Give back the lines of the entries below exactly as written, from the first line to the line holding "G04 #@! TF.FilePolarity,Positive*", both included, with the pictures omitted.

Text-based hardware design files
*** Begin section ***
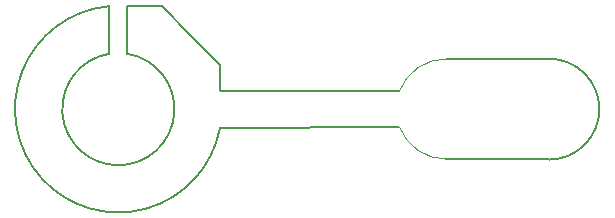
<source format=gm1>
G04*
G04 #@! TF.GenerationSoftware,Altium Limited,Altium Designer,22.4.2 (48)*
G04*
G04 Layer_Color=16711935*
%FSLAX25Y25*%
%MOIN*%
G70*
G04*
G04 #@! TF.SameCoordinates,FE71BE53-F94E-449B-8EC3-A53AC1C6EDAA*
G04*
G04*
G04 #@! TF.FilePolarity,Positive*
G04*
G01*
G75*
%ADD14C,0.00394*%
%ADD19C,0.00500*%
D14*
X438300Y287732D02*
G03*
X422730Y277126I0J-16732D01*
G01*
X422733Y264931D02*
G03*
X438300Y254333I15567J6134D01*
G01*
D19*
X472524Y254176D02*
G03*
X472510Y287798I0J16811D01*
G01*
X325998Y305318D02*
G03*
X362876Y264746I3002J-34318D01*
G01*
X326005Y289459D02*
G03*
X331995Y289459I2995J-18459D01*
G01*
X438300Y287798D02*
X472510D01*
X438300Y254211D02*
X472524D01*
X362876Y277493D02*
X363169Y277200D01*
X353359Y295359D02*
X362876Y285842D01*
Y277493D02*
Y285842D01*
X363169Y277200D02*
X422542D01*
X362925Y264800D02*
X422603Y264931D01*
X343400Y305318D02*
X353359Y295359D01*
X325998Y289502D02*
Y305318D01*
X332002Y289502D02*
Y305318D01*
X343400D01*
M02*

</source>
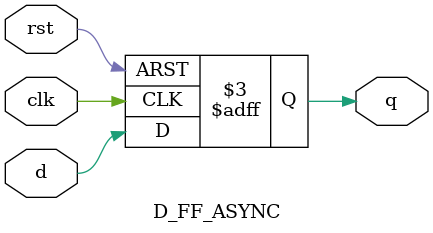
<source format=v>
`timescale 1ns / 1ps
module D_FF_ASYNC (
  input clk, rst,
  input d,
  output reg q
  );
  
  always@(posedge clk or negedge rst) begin
    if(!rst) q <= 0;
    else       q <= d;
  end
  
endmodule

</source>
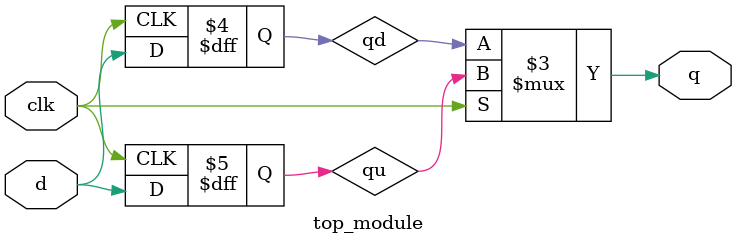
<source format=v>
module top_module (
    input clk,
    input d,
    output q
);
    wire qu;
    wire qd;
    
    always @ (posedge clk) 
        qu = d;
    
    always @ (negedge clk) 
        qd = d;

    assign q = clk ? qu : qd;

endmodule

</source>
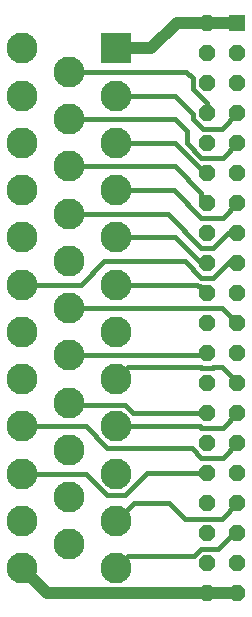
<source format=gbr>
G04 EAGLE Gerber RS-274X export*
G75*
%MOMM*%
%FSLAX34Y34*%
%LPD*%
%INTop Copper*%
%IPPOS*%
%AMOC8*
5,1,8,0,0,1.08239X$1,22.5*%
G01*
%ADD10R,2.625000X2.625000*%
%ADD11C,2.625000*%
%ADD12R,1.422400X1.422400*%
%ADD13P,1.539592X8X292.500000*%
%ADD14C,0.400000*%
%ADD15C,1.000000*%


D10*
X130000Y650000D03*
D11*
X130000Y610000D03*
X130000Y570000D03*
X130000Y530000D03*
X130000Y490000D03*
X130000Y450000D03*
X130000Y410000D03*
X130000Y370000D03*
X130000Y330000D03*
X130000Y290000D03*
X130000Y250000D03*
X130000Y210000D03*
X90000Y630000D03*
X90000Y590000D03*
X90000Y550000D03*
X90000Y510000D03*
X90000Y470000D03*
X90000Y430000D03*
X90000Y390000D03*
X90000Y350000D03*
X90000Y310000D03*
X90000Y270000D03*
X90000Y230000D03*
X50000Y650000D03*
X50000Y610000D03*
X50000Y570000D03*
X50000Y530000D03*
X50000Y490000D03*
X50000Y450000D03*
X50000Y410000D03*
X50000Y370000D03*
X50000Y330000D03*
X50000Y290000D03*
X50000Y250000D03*
X50000Y210000D03*
D12*
X232700Y671300D03*
D13*
X207300Y671300D03*
X232700Y645900D03*
X207300Y645900D03*
X232700Y620500D03*
X207300Y620500D03*
X232700Y595100D03*
X207300Y595100D03*
X232700Y569700D03*
X207300Y569700D03*
X232700Y544300D03*
X207300Y544300D03*
X232700Y518900D03*
X207300Y518900D03*
X232700Y493500D03*
X207300Y493500D03*
X232700Y468100D03*
X207300Y468100D03*
X232700Y442700D03*
X207300Y442700D03*
X232700Y417300D03*
X207300Y417300D03*
X232700Y391900D03*
X207300Y391900D03*
X232700Y366500D03*
X207300Y366500D03*
X207300Y341100D03*
X232700Y341100D03*
X207300Y315700D03*
X232700Y315700D03*
X207300Y290300D03*
X232700Y290300D03*
X232700Y264900D03*
X207300Y264900D03*
X232700Y239500D03*
X207300Y239500D03*
X207300Y214100D03*
X232700Y214100D03*
X232700Y188700D03*
X207300Y188700D03*
D14*
X198372Y450000D02*
X130000Y450000D01*
X198372Y450000D02*
X199384Y448988D01*
X201012Y448988D01*
X207300Y442700D01*
X100000Y450000D02*
X50000Y450000D01*
X100000Y450000D02*
X120000Y470000D01*
X230800Y470000D02*
X232700Y468100D01*
X212317Y455988D02*
X202283Y455988D01*
X226329Y470000D02*
X230800Y470000D01*
X226329Y470000D02*
X212317Y455988D01*
X188271Y470000D02*
X120000Y470000D01*
X188271Y470000D02*
X202283Y455988D01*
X180000Y490000D02*
X130000Y490000D01*
X201900Y468100D02*
X207300Y468100D01*
X201900Y468100D02*
X180000Y490000D01*
X224429Y493500D02*
X232700Y493500D01*
X212317Y481388D02*
X202283Y481388D01*
X173671Y510000D02*
X90000Y510000D01*
X173671Y510000D02*
X202283Y481388D01*
X212317Y481388D02*
X224429Y493500D01*
X179071Y530000D02*
X130000Y530000D01*
X179071Y530000D02*
X202283Y506788D01*
X220588Y506788D02*
X232700Y518900D01*
X220588Y506788D02*
X202283Y506788D01*
X202188Y524012D02*
X202188Y527712D01*
X202188Y524012D02*
X207300Y518900D01*
X202188Y527712D02*
X179900Y550000D01*
X90000Y550000D01*
X90000Y590000D02*
X180000Y590000D01*
X189871Y580129D01*
X189871Y570000D01*
X202283Y557588D01*
X220588Y557588D01*
X232700Y569700D01*
X180000Y610000D02*
X130000Y610000D01*
X180000Y610000D02*
X195188Y594812D01*
X195188Y590083D01*
X203459Y581812D01*
X219412Y581812D02*
X232700Y595100D01*
X219412Y581812D02*
X203459Y581812D01*
X189671Y630000D02*
X90000Y630000D01*
X189671Y630000D02*
X195188Y624483D01*
X195188Y615483D01*
X207300Y603371D02*
X207300Y595100D01*
X207300Y603371D02*
X195188Y615483D01*
D15*
X160000Y650000D02*
X130000Y650000D01*
X181300Y671300D02*
X207300Y671300D01*
X181300Y671300D02*
X160000Y650000D01*
X207300Y671300D02*
X232700Y671300D01*
D14*
X220000Y430000D02*
X232700Y417300D01*
X220000Y430000D02*
X90000Y430000D01*
X232700Y367300D02*
X232700Y366500D01*
X232700Y367300D02*
X220000Y380000D01*
X140000Y380000D02*
X130000Y370000D01*
X212529Y380000D02*
X220000Y380000D01*
X212529Y380000D02*
X212317Y379788D01*
X202283Y379788D01*
X202071Y380000D01*
X140000Y380000D01*
X205400Y390000D02*
X207300Y391900D01*
X205400Y390000D02*
X90000Y390000D01*
X201271Y330000D02*
X202283Y328988D01*
X220588Y328988D01*
X232700Y341100D01*
X201271Y330000D02*
X130000Y330000D01*
X144533Y341100D02*
X207300Y341100D01*
X144533Y341100D02*
X137508Y348125D01*
X91875Y348125D02*
X90000Y350000D01*
X91875Y348125D02*
X137508Y348125D01*
X104367Y330000D02*
X50000Y330000D01*
X104367Y330000D02*
X122492Y311875D01*
X193996Y311875D02*
X202283Y303588D01*
X220588Y303588D01*
X232700Y315700D01*
X193996Y311875D02*
X122492Y311875D01*
X122492Y271875D02*
X137508Y271875D01*
X104367Y290000D02*
X50000Y290000D01*
X104367Y290000D02*
X122492Y271875D01*
X155933Y290300D02*
X207300Y290300D01*
X155933Y290300D02*
X137508Y271875D01*
X144900Y264900D02*
X130000Y250000D01*
X144900Y264900D02*
X175100Y264900D01*
X188388Y251612D01*
X219412Y251612D02*
X232700Y264900D01*
X219412Y251612D02*
X188388Y251612D01*
X140000Y220000D02*
X130000Y210000D01*
X196071Y220000D02*
X202283Y226212D01*
X216212Y226212D02*
X230000Y240000D01*
X216212Y226212D02*
X202283Y226212D01*
X230000Y240000D02*
X232200Y240000D01*
X232700Y239500D01*
X196071Y220000D02*
X140000Y220000D01*
D15*
X71300Y188700D02*
X50000Y210000D01*
X71300Y188700D02*
X207300Y188700D01*
X232700Y188700D01*
D14*
X180000Y570000D02*
X130000Y570000D01*
X180000Y570000D02*
X182871Y567129D01*
X182871Y567101D01*
X199384Y550588D02*
X199412Y550588D01*
X199384Y550588D02*
X182871Y567101D01*
X205700Y544300D02*
X207300Y544300D01*
X205700Y544300D02*
X199412Y550588D01*
M02*

</source>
*** End section ***
§ Task output
<source format=gm1>
G04*
G04 #@! TF.GenerationSoftware,Altium Limited,Altium Designer,22.4.2 (48)*
G04*
G04 Layer_Color=16711935*
%FSLAX25Y25*%
%MOIN*%
G70*
G04*
G04 #@! TF.SameCoordinates,FE71BE53-F94E-449B-8EC3-A53AC1C6EDAA*
G04*
G04*
G04 #@! TF.FilePolarity,Positive*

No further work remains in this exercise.